Dans certains restaurants, les employés constatent déjà les premiers effets de l’augmentation des prix. Les fournisseurs se manifestent, “ils envoient des mails comme quoi tel produit va augmenter, donc forcément on va suivre”, rapporte Doulia, employée dans la restauration. “On prend beaucoup de menthe. De 300 Fcfp la botte, c’est passé à 800 Fcfp. C’est énorme. Après on a par exemple les citrons […], au départ on les prenait à 200 Fcfp le kilo. Là, comme on est en pénurie de citrons, je suppose que quand on va en ravoir, ça va encore augmenter”.

En plus de la flambée des prix, les professionnels de la restauration doivent composer avec les pénuries. S’ils ont absorbé une partie des coûts, ils songent à augmenter les tarifs de leurs menus et à revoir leurs cartes. “Forcément, on va augmenter nos tarifs.
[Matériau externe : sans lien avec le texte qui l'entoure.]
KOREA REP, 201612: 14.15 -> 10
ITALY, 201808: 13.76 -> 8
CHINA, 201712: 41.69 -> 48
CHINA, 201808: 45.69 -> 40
Vu que les produits augmentent, on est obligés aussi d’augmenter nos prix”, concède Doulia. “Il ne faut pas oublier qu’il y a les employés à payer, les fournisseurs, la location du restaurant, tout ça”.

L’alimentaire, les transports et l’hôtellerie-restauration sont les secteurs qui enregistrent la plus forte hausse des prix sur un an. Une hausse qui variait déjà de 5% à 7% avant la mise en place de la TVA sociale.